De Kamer acht het door de notaris doen opnemen van dergelijke, ten behoeve van hemzelf opgestelde bepalingen in een partij-akte, in strijd met de eer en aanzien van het notariaat.

5.7

Alles overziend oordeelt de Kamer dat de notaris klachtwaardig heeft gehandeld. De notaris heeft niet zorgvuldig gehandeld en heeft de belangen van zijn cliënten niet passend behartigd. De Kamer acht de maatregel van berisping daarom passend en geboden.

6.   De beslissing

De Kamer van Toezicht over de Notarissen en Kandidaat-nota­ris­sen te Rotterdam,

verklaart klachtonderdeel 3.1 niet-ontvankelijk;

verklaart klachtonderdelen 3.2 tot en met 3.4 gegrond en legt de notaris de maatregel van berisping op.

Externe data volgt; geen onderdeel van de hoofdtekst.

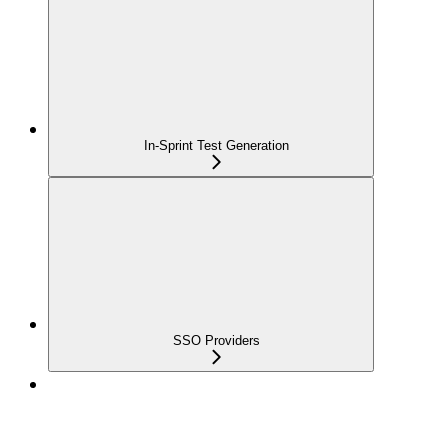
In-Sprint Test Generation
SSO Providers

bepaalt dat de opgelegde maatregel, nadat tegen onderhavige beslissing geen rechtsmiddel meer openstaat, ten uitvoer zal worden gelegd op een nader te bepalen    vergadering van de Kamer, waartoe de notaris per aangetekende brief zal worden opgeroepen door de secretaris.

Deze beslissing is gegeven door mrs. M.A. van de Laarschot, F. Hoppel, E.F.A. van Buitenen, H.M. Kolster en W.F.O. Stricker in tegenwoor­digheid van de secretaris, mr. F.S. Pietersma-Smit.

Uitgesproken ter openbare vergadering op 12 april 2012.

De secretaris,                                          De (plv.) voorzitter,

mr. F.S. Pietersma-Smit                          mr. M.A. van de Laarschot

Deze beslissing is verzonden op: 12 april 2012

Tegen deze beslissing kan binnen dertig dagen na de dag van verzending hoger beroep worden ingesteld bij het gerechtshof te Amsterdam.